### Work required
Of the lines in the data below, count the ones holding the string "conducted", and answer with that number only.

### Supplied entries
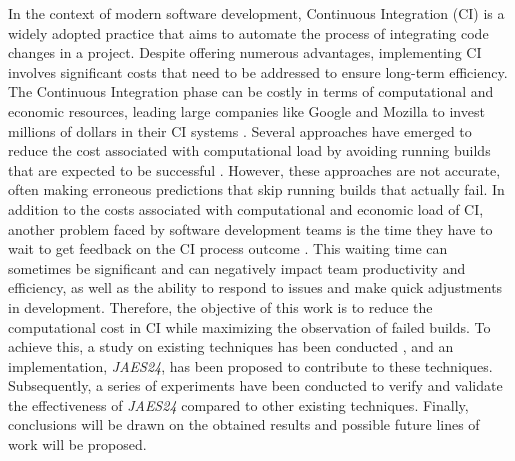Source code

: In the context of modern software development, Continuous Integration (CI) is a widely adopted
practice that aims to automate the process of integrating code changes in a project. Despite
offering numerous advantages, implementing CI involves significant costs that need to be addressed
to ensure long-term efficiency. The Continuous Integration phase can be costly in terms of
computational and economic resources, leading large companies like Google and Mozilla to invest
millions of dollars in their CI systems \cite{1}. Several approaches have emerged to reduce the
cost associated with computational load by avoiding running builds that are expected to be
successful \cite{2}. However, these approaches are not accurate, often making erroneous
predictions that skip running builds that actually fail. In addition to the costs associated with
computational and economic load of CI, another problem faced by software development teams is the
time they have to wait to get feedback on the CI process outcome \cite{3}. This waiting time can
sometimes be significant and can negatively impact team productivity and efficiency, as well as
the ability to respond to issues and make quick adjustments in development. Therefore, the
objective of this work is to reduce the computational cost in CI while maximizing the observation
of failed builds. To achieve this, a study on existing techniques has been conducted
\cite{2,4,5,6,7,8}, and an implementation, \textit{JAES24}, has been proposed to contribute to
these techniques. Subsequently, a series of experiments have been conducted to verify and validate
the effectiveness of \textit{JAES24} compared to other existing techniques. Finally, conclusions
will be drawn on the obtained results and possible future lines of work will be proposed.

\vspace{0.5cm}

\vfill
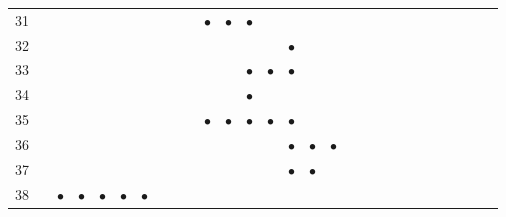 \documentclass[text.tex]{subfiles}
\begin{document}
\begin{table}
{\begin{tabular}{l|ccccccccccccccccccccccccccc}
31  &           &           &           &           &           &           &           &           &           & $\bullet$ & $\bullet$ & $\bullet$ &           &           &           &           &           &           &           &           &           &           &           &           &           &           &           \\
32  &           &           &           &           &           &           &           &           &           &           &           &           &           & $\bullet$ &           &           &           &           &           &           &           &           &           &           &           &           &           \\
33  &           &           &           &           &           &           &           &           &           &           &           & $\bullet$ & $\bullet$ & $\bullet$ &           &           &           &           &           &           &           &           &           &           &           &           &           \\
34  &           &           &           &           &           &           &           &           &           &           &           & $\bullet$ &           &           &           &           &           &           &           &           &           &           &           &           &           &           &           \\
35  &           &           &           &           &           &           &           &           &           & $\bullet$ & $\bullet$ & $\bullet$ & $\bullet$ & $\bullet$ &           &           &           &           &           &           &           &           &           &           &           &           &           \\
36  &           &           &           &           &           &           &           &           &           &           &           &           &           & $\bullet$ & $\bullet$ & $\bullet$ &           &           &           &           &           &           &           &           &           &           &           \\
37  &           &           &           &           &           &           &           &           &           &           &           &           &           & $\bullet$ & $\bullet$ &           &           &           &           &           &           &           &           &           &           &           &           \\
38  &           & $\bullet$ & $\bullet$ & $\bullet$ & $\bullet$ & $\bullet$ &           &           &           &           &           &           &           &           &           &           &           &           &           &           &           &           &           &           &           &           &           \\

\end{tabular}}
\end{table}
\end{document}
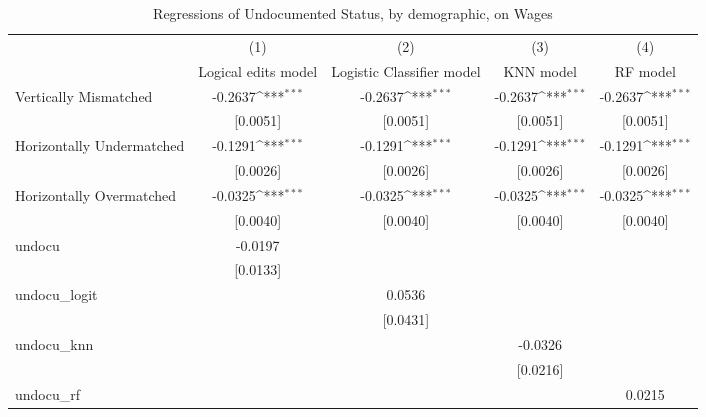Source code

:\begin{table}[htbp]\centering
\def\sym#1{\ifmmode^{#1}\else\(^{#1}\)\fi}
\caption{Regressions of Undocumented Status, by demographic, on Wages}
\begin{tabular}{l*{4}{c}}
\toprule
                    &\multicolumn{1}{c}{(1)}         &\multicolumn{1}{c}{(2)}         &\multicolumn{1}{c}{(3)}         &\multicolumn{1}{c}{(4)}         \\
                    &Logical edits model         &Logistic Classifier model         &   KNN model         &    RF model         \\
\midrule
Vertically Mismatched&     -0.2637\sym{***}&     -0.2637\sym{***}&     -0.2637\sym{***}&     -0.2637\sym{***}\\
                    &    [0.0051]         &    [0.0051]         &    [0.0051]         &    [0.0051]         \\
\addlinespace
Horizontally Undermatched&     -0.1291\sym{***}&     -0.1291\sym{***}&     -0.1291\sym{***}&     -0.1291\sym{***}\\
                    &    [0.0026]         &    [0.0026]         &    [0.0026]         &    [0.0026]         \\
\addlinespace
Horizontally Overmatched&     -0.0325\sym{***}&     -0.0325\sym{***}&     -0.0325\sym{***}&     -0.0325\sym{***}\\
                    &    [0.0040]         &    [0.0040]         &    [0.0040]         &    [0.0040]         \\
\addlinespace
undocu              &     -0.0197         &                     &                     &                     \\
                    &    [0.0133]         &                     &                     &                     \\
\addlinespace
undocu\_logit        &                     &      0.0536         &                     &                     \\
                    &                     &    [0.0431]         &                     &                     \\
\addlinespace
undocu\_knn          &                     &                     &     -0.0326         &                     \\
                    &                     &                     &    [0.0216]         &                     \\
\addlinespace
undocu\_rf           &                     &                     &                     &      0.0215         \\

\end{tabular}
\end{table}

### Worked solution
2